**WRITTEN EXERCISE 1**
Which statute does the court excerpt cite as allowing the trial judge to exclude persons from the courtroom during the testimony of the prosecutrix?

:: EXCERPT

Assuming arguendo that the issue is preserved, defendant's argument is without merit. Defendant claims (1) the trial court “failed to make a case-by-case determination that the well-being of this minor victim necessitated closure of the courtroom, and it ordered closure of the courtroom erroneously and upon inadequate findings[;]” (2) the State had no overriding interest that was likely to be prejudiced if the courtroom was not closed; and (3) the Waller v. Georgia, 467 U.S. 39, 81 L.Ed.2d 31 (1984), test was not met.

“In the trial of cases for rape or sex offense ..., the trial judge may, during the ... testimony of the prosecutrix, exclude from the courtroom all persons except the officers of the court, the defendant and those engaged in the trial of the case.” N.C. Gen.Stat. § 15–166 (2013). In Waller v. Georgia, the Supreme Court of the United States held that “any closure of a suppression hearing over the objections of the accused” must meet the following test: “the party seeking to close the hearing must advance an overriding interest that is likely to be prejudiced, the closure must be no broader than necessary to protect that interest, the trial court must consider reasonable alternatives to closing the proceeding, and it must make findings adequate to support the closure.” 467 U.S. at 47–48, 81 L.Ed.2d at 39. Subsequently, this Court held that “where defendant consents to the closure, the trial court is not required to make specific findings of fact.” State v. Starner, 152 N.C.App. 150, 154, 566 S.E.2d 814, 817 (2002) (citing Waller, 467 U.S. at 47–48, 81 L.Ed.2d at 39 as “requiring the trial court, where it ordered closure over objection of the defendant, to make closure no broader than necessary, consider other alternatives, and to make findings of fact in order to protect Sixth Amendment public-trial guarantee”).

In Starner, the State moved to exclude bystanders from the courtroom during the minor victim's testimony, and the defendant did not object. 152 N.C.App. at 153–54, 566 S.E.2d at 816–17. The trial court, therefore, did not make any findings to support the closure. Id. The defendant later appealed, and this Court found no error, holding that because the defendant consented to the closure, the trial court was not required to make specific findings of fact. Id. (citing Waller, 467 U.S. at 48, 81 L.Ed.2d at 39); see also State v. Smith, 180 N.C.App. 86, 98, 636 S.E.2d 267, 275 (2006) (holding that the trial court did not err in closing the courtroom without holding a hearing or making findings of fact because the defendant did not object to the closure).

Here, as in Starner, defendant did not object to the courtroom closure. Instead, defendant stated,

So may I just go ahead and comment? It hadn't occurred to me. It's been so long since I've done a trial where the press was interested, Your Honor. And that would prompt me—of course, I want this to be as quiet as possible. So I actually in some way didn't object at all to the closure of the courtroom. But I do have fears about the press being notified so I'd better state that.

::::
:: RECORDED DATA

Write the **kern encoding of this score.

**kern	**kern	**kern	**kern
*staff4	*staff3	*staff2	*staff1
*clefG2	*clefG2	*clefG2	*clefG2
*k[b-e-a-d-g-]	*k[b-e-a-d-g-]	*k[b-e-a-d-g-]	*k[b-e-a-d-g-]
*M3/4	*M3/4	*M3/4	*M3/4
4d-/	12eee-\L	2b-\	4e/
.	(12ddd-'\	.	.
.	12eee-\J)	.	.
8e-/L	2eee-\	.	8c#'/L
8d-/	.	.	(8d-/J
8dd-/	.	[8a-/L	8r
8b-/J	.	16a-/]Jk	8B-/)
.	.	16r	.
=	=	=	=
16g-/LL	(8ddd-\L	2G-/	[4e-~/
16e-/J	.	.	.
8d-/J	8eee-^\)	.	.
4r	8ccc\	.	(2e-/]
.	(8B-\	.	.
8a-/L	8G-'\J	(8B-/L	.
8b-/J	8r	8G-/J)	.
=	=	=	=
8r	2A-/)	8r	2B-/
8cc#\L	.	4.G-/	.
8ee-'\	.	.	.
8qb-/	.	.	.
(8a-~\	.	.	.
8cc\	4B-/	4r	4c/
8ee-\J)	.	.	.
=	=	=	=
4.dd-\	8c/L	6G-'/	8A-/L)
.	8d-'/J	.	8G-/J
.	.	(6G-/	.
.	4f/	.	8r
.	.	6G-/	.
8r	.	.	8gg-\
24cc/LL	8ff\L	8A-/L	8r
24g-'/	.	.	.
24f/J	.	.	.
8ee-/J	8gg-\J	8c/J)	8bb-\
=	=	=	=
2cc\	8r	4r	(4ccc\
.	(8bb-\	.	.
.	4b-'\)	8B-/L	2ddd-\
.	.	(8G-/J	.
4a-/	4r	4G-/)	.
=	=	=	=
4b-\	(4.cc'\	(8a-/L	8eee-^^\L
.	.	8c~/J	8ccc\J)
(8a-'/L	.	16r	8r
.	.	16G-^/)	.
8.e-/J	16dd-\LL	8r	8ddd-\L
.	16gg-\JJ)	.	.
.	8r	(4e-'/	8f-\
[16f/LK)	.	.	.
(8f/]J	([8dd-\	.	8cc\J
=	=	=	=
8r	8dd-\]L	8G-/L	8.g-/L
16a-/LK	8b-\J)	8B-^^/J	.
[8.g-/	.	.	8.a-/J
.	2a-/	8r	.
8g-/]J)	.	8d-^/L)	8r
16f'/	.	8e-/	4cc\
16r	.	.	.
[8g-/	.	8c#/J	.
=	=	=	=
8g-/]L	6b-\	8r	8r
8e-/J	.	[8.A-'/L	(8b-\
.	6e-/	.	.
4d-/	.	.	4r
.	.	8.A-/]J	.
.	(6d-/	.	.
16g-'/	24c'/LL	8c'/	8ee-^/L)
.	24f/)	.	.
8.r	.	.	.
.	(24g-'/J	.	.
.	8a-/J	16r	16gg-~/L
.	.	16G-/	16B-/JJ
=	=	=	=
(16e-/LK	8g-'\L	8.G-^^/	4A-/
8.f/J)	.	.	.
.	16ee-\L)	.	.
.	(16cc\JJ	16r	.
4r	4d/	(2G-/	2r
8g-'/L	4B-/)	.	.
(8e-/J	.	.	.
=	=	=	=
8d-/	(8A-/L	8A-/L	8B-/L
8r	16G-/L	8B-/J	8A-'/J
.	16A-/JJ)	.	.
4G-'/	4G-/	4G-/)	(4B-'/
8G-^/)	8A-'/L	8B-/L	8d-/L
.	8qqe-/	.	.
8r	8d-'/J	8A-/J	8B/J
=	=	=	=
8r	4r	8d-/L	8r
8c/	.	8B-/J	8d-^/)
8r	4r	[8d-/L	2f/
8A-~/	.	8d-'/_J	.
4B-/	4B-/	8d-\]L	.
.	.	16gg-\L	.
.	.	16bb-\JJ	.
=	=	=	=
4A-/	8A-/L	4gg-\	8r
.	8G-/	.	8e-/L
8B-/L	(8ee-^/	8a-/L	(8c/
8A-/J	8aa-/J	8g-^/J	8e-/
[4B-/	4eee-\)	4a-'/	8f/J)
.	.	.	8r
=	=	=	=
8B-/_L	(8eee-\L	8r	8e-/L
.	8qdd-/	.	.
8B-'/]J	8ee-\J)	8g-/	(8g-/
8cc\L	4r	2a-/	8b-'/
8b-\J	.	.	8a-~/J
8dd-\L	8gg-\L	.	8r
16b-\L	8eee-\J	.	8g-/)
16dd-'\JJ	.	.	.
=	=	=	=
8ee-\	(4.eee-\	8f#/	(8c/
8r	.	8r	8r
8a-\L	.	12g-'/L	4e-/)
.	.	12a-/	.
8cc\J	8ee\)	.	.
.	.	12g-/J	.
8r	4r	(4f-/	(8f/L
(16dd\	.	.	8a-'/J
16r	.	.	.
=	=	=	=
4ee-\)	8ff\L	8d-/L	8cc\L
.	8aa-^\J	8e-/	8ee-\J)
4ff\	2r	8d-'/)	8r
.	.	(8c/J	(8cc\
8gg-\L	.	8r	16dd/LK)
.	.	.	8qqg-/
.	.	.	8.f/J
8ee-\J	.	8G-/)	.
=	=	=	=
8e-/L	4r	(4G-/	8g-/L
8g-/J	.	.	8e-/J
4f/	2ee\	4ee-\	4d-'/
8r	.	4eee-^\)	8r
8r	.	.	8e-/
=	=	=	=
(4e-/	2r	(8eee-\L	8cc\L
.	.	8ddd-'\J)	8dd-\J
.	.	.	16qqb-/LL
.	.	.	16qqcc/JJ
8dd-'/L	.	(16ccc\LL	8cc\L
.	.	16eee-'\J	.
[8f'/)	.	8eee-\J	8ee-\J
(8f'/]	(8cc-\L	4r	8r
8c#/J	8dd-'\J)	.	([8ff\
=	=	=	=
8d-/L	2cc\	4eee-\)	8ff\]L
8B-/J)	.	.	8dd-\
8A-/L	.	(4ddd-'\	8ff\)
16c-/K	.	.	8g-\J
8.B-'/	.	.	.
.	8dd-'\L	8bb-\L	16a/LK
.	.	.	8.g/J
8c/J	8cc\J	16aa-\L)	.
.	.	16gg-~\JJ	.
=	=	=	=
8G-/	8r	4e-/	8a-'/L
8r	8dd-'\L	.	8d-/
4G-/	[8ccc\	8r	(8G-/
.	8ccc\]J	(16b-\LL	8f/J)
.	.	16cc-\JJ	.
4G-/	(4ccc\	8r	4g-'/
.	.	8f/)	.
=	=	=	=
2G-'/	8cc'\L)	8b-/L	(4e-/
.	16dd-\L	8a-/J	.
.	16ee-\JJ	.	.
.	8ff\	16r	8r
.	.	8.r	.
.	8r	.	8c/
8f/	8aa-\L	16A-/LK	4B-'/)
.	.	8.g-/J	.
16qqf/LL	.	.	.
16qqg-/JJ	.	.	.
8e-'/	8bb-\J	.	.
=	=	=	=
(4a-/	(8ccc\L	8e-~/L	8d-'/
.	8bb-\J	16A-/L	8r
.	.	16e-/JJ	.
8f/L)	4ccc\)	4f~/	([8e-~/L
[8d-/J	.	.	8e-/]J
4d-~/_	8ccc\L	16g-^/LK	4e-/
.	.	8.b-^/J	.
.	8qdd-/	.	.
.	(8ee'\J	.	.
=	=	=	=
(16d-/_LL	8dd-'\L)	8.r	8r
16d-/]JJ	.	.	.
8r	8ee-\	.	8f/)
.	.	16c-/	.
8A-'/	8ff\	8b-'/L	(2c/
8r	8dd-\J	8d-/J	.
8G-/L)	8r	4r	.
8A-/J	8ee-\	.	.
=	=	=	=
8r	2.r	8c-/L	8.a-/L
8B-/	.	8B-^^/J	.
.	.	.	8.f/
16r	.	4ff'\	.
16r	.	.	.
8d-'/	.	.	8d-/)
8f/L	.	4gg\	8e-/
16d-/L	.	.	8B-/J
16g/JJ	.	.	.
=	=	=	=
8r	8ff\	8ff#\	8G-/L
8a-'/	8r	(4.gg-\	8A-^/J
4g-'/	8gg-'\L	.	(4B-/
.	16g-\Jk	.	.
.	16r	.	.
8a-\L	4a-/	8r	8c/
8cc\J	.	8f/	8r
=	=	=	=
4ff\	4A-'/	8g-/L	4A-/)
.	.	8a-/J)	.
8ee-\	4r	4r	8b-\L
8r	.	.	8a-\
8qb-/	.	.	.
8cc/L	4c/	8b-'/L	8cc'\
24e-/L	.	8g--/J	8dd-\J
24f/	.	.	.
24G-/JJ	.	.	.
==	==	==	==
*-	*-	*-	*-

::::

**WRITTEN EXERCISE 2**
Pull out each line of the entries that contains the string "kern".

**PROBLEM SOLUTION 1**
N.C. Gen.Stat. § 15–166 (2013).

**PROBLEM SOLUTION 2**
Write the **kern encoding of this score.
**kern	**kern	**kern	**kern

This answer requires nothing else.